■ QUESTIONS ON THE MATERIAL:
A. List every person the Jordan passage names other than Jordan himself.
B. From the Jordan passage, return verbatim the part that opens with the words containing "He was born" and closes with "the video below).".
C. Decide whether each statement agrees with the Jordan passage, answering yes or no and quoting the deciding words: (i) Jordan was blind in his left eye; (ii) by age seven, Jordan had learned harmonica and guitar; (iii) Jordan began recording professionally in the early '60s.

■ DOCUMENT EXTRACT:

Jordan was an innovative player who played a modified button accordion, often utilizing effects pedals. His often psychedelic sounds and almost pirate-like attire (complete with eyepatch) earned him his nickname. Steeped in Northern Mexico's conjunto style, his music occasionally crossed over to larger audiences, most notably during the '80s when he appeared in Talking Heads' True Stories film and album, and provided the soundtrack to Cheech Marin's Born in East L.A.

He was born in Elsa, TX near the Rio Grande, and had an unusual upbringing. Unable to work the fields alongside most of his family because of blindness in his right eye, he spent most of his time in migrant worker camps. By age seven, he had learned harmonica and guitar.

Jordan began recording professionally in the late '50s. During the '60s, following a stint with Latin jazz percussionist Willie Bobo, Jordan started to broaden his stylistic range to country and western, mambo, and most notably jazz. Jordan's polka-jazz revision of James Moody's "Midnight Sun" is both a radical deconstruction and one of his signature recordings (see the video below).

During the '70s he recorded for Tex Mex icon Freddie Fender's Fender label, as well as roots imprint Arhoolie. As he added more inventive touches like synthesizers to his still faithfully rootsy music, he gradually achieved international acclaim. In 1988 was honoured by the Hohner accordion company in Germany with a customized accordion most awesomely dubbed the Rockordeon.

Jordan's most recent recording was Carta Espiritual last year. He leaves behind six children.

■ SOURCE DATA:

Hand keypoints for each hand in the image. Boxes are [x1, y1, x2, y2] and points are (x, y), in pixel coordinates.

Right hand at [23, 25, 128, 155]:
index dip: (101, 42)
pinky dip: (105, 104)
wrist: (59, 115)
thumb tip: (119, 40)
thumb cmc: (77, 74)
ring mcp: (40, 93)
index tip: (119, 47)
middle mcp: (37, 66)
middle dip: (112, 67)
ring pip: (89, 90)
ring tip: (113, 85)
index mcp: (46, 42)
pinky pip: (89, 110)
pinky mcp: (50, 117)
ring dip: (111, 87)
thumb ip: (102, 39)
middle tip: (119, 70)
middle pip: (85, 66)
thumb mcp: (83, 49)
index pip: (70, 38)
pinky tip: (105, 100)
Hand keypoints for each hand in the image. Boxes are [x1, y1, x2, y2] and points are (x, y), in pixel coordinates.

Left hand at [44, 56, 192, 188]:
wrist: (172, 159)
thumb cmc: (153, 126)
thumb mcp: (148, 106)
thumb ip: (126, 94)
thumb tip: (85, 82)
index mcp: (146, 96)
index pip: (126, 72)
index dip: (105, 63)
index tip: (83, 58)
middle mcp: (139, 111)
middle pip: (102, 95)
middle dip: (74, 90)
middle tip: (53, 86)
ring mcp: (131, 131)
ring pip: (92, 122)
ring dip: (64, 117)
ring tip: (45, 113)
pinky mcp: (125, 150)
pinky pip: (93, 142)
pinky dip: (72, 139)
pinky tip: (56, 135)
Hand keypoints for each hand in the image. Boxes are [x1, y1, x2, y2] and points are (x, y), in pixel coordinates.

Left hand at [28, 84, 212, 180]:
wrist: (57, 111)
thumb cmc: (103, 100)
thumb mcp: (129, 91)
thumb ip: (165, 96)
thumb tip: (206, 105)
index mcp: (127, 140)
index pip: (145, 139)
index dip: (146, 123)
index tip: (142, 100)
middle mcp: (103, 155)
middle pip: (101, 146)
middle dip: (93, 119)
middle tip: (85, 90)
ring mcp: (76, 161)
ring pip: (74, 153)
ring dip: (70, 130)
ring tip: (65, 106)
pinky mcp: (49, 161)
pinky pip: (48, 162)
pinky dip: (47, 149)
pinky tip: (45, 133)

* * *

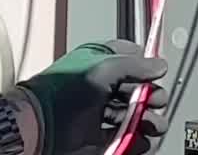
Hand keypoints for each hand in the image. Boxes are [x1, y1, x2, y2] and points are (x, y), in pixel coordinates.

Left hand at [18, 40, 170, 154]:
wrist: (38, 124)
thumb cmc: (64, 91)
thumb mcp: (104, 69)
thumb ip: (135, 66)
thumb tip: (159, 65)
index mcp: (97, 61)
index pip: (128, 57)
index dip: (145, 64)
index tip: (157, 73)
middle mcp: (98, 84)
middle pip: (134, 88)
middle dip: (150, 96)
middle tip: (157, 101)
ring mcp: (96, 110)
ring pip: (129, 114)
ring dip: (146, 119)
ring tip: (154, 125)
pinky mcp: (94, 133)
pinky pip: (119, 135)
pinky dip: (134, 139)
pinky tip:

■ TASK RESPONSES:
A. Willie Bobo, James Moody, Freddie Fender, Cheech Marin

B.
He was born in Elsa, TX near the Rio Grande, and had an unusual upbringing. Unable to work the fields alongside most of his family because of blindness in his right eye, he spent most of his time in migrant worker camps. By age seven, he had learned harmonica and guitar.

Jordan began recording professionally in the late '50s. During the '60s, following a stint with Latin jazz percussionist Willie Bobo, Jordan started to broaden his stylistic range to country and western, mambo, and most notably jazz. Jordan's polka-jazz revision of James Moody's "Midnight Sun" is both a radical deconstruction and one of his signature recordings (see the video below).

C.
(i) No: "blindness in his right eye"
(ii) Yes: "By age seven, he had learned harmonica and guitar."
(iii) No: "Jordan began recording professionally in the late '50s."